Renovasi gereja akhirnya selesai dan diresmikan oleh Uskup Agung Semarang Mgr. Ignatius Suharyo, Pr pada hari Sabtu, 6 Oktober 2001. Perkembangan selanjutnya renovasi terus dilakukan seperti penambahan bangunan lantai II yang digunakan untuk rumah koster dan pembuatan Gua Maria di sudut lapangan parkir kendaraan roda dua. Perombakan juga terjadi di bagian altar gereja, yaitu tampilan atau background salib yang semula berupa kayu menjadi pola permainan warna. Begitu pula dengan background pada patung Bunda Maria dan Yesus dengan corak yang sama. Altar juga menjadi tampak megah dan hidup dengan permainan cahaya lampu sorot. Perubahan juga terdapat pada fungsi-fungsi bangunan. Misalnya, ruang kantor TK Indriasana III beralih fungsi menjadi ruang kelas playgroup, ruang poliklinik beralih fungsi menjadi kantor TK Indriasana III, poliklinik sendiri pindah ke garasi belakang satu bangunan dengan ruang transit romo. Semua hal tersebut diharapkan bisa memaksimalkan fungsi dari bangunan yang telah dibuat. Memperhatikan pada fungsi-fungsi yang ada dalam bangunan Gereja Katolik Santo Paulus Sampangan seperti disebutkan di atas, keberadaan “gereja” ditengah-tengah keberagaman warga masyarakat sekitar bukan sekedar sebagai tempat beribadat tetapi merupakan sarana yang mampu mempersatukan kumpulan umat beriman dalam memancarkan sinar kasih dalam bentuk karya nyata ditengah-tengah masyarakat plural.

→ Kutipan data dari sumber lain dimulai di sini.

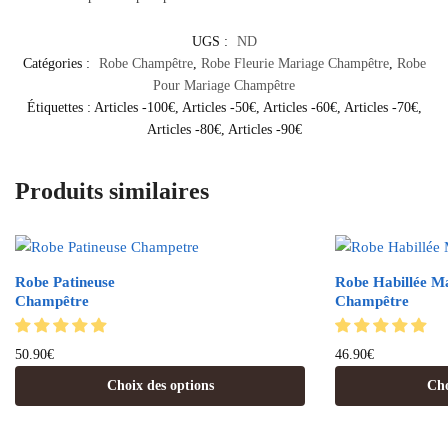
UGS :
ND
Catégories :
Robe Champêtre
,
Robe Fleurie Mariage Champêtre
,
Robe
Pour Mariage Champêtre
Étiquettes :
Articles -100€
,
Articles -50€
,
Articles -60€
,
Articles -70€
,
Articles -80€
,
Articles -90€
Produits similaires
Robe Patineuse
Robe Habillée M
Champêtre
Champêtre
50.90
€
46.90
€
Choix des options
Cho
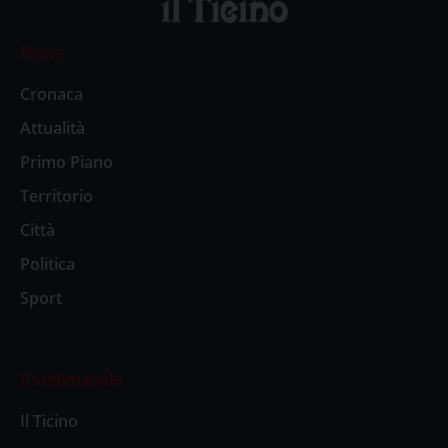
News
Cronaca
Attualità
Primo Piano
Territorio
Città
Politica
Sport
Il settimanale
Il Ticino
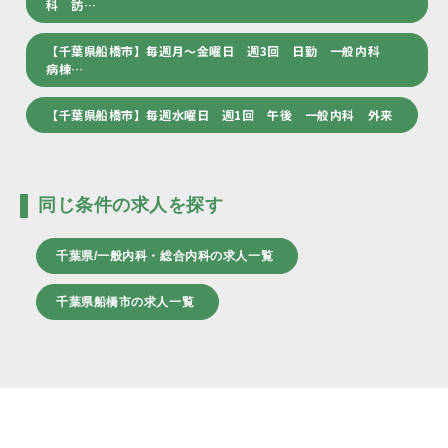
科 訪…
【千葉県船橋市】毎週月～金曜日 週3回 日勤 一般内科
病棟…
【千葉県船橋市】毎週水曜日 週1回 午後 一般内科 外来
同じ条件の求人を探す
千葉県/一般内科・総合内科の求人一覧
千葉県船橋市の求人一覧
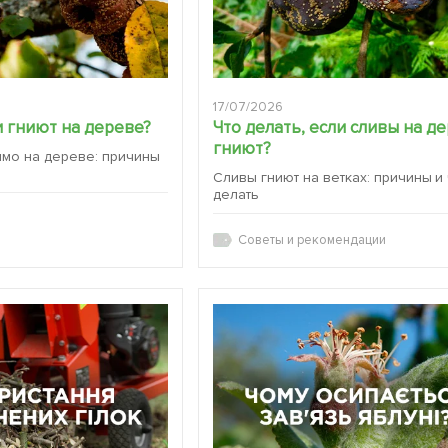
17/07/2026
 гниют на дереве?
Что делать, если сливы на д
гниют?
ямо на дереве: причины
Сливы гниют на ветках: причины и
делать
Советы и рекомендации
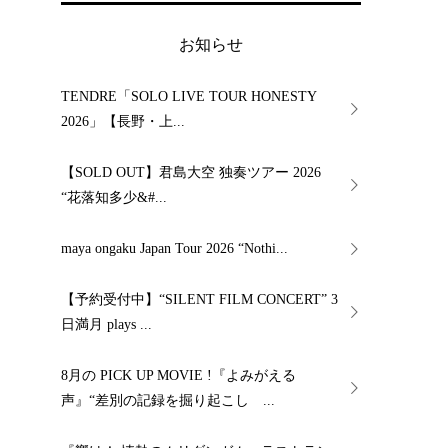
お知らせ
TENDRE「SOLO LIVE TOUR HONESTY
2026」【長野・上...
【SOLD OUT】君島大空 独奏ツアー 2026
“花落知多少&#...
maya ongaku Japan Tour 2026 “Nothi...
【予約受付中】“SILENT FILM CONCERT” 3
日満月 plays ...
8月の PICK UP MOVIE !『よみがえる
声』“差別の記録を掘り起こし ...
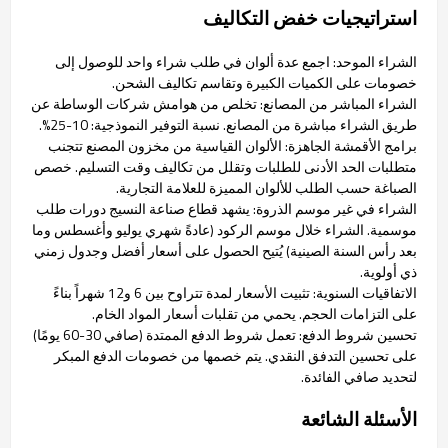
استراتيجيات خفض التكاليف
الشراء الموحد: اجمع عدة ألوان في طلب شراء واحد للوصول إلى
خصومات على الكميات الكبيرة وتقاسم تكاليف الشحن.
الشراء المباشر من المصانع: تخلص من هوامش شركات الوساطة عن
طريق الشراء مباشرة من المصانع. نسبة التوفير النموذجية: 10-25%.
برامج الأقمشة الجاهزة: الألوان القياسية من مخزون المصنع تتجنب
متطلبات الحد الأدنى للطلبات وتقلل من تكاليف وقت التسليم. خصص
الصباغة حسب الطلب للألوان المميزة للعلامة التجارية.
الشراء في غير موسم الذروة: يشهد قطاع صناعة النسيج دورات طلب
موسمية. الشراء خلال موسم الركود (عادةً شهري يوليو وأغسطس وما
بعد رأس السنة الصينية) يُتيح الحصول على أسعار أفضل وجدول زمني
ذي أولوية.
الاتفاقيات السنوية: تثبيت الأسعار لمدة تتراوح بين 6 و12 شهراً بناءً
على التزامات الحجم. يحمي من تقلبات أسعار المواد الخام.
تحسين شروط الدفع: تعمل شروط الدفع الممتدة (صافي 30-60 يومًا)
على تحسين التدفق النقدي. يتم خصمها من خصومات الدفع المبكر
لتحديد صافي الفائدة.
الأسئلة الشائعة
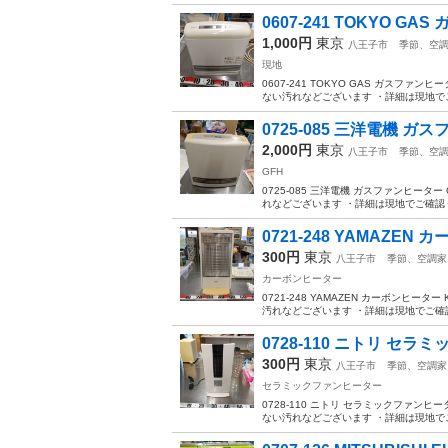
0607-241 TOKYO GA
1,000円
東京
八王子市
季節、空
現地
0607-241 TOKYO GAS ガスファン
ない汚れなどございます ・詳細は現地でご
0725-085 三洋電機 ガスフ
2,000円
東京
八王子市
季節、空
GFH
0725-085 三洋電機 ガスファンヒータ
れなどございます ・詳細は現地でご確認く
0721-248 YAMAZEN カ
300円
東京
八王子市
季節、空調家
カーボンヒーター
0721-248 YAMAZEN カーボンヒータ
汚れなどございます ・詳細は現地でご確認
0728-110 ニトリ セラミ
300円
東京
八王子市
季節、空調家
セラミックファンヒーター
0728-110 ニトリ セラミックファンヒー
ない汚れなどございます ・詳細は現地でご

Hadirnya gereja Santo Paulus Sampangan juga mendapat dukungan penuh dari pemerintah Kota Semarang. Jalinan keakraban yang baik dan komunikasi yang lancar dengan masyarakat sekitarnya menjadi alasan kuat bagi pemkot Semarang dalam mendukung kehadiran gereja ini.

Gereja makin hari kian berbenah dalam tampilan dan manfaatnya bagi masyarakat yang ada di sekitarnya. Perkembangan lahan parkir yang luas menjadi terasa manfaatnya bagi masyarakat sekitar yang membutuhkan untuk lahan parkir. Bahkan bila ada acara masyarakat sekitar yang sekiranya membutuhkan lahan, maka gereja mengulurkan bantuan dengan cara meminjamkan lahan parkir tersebut.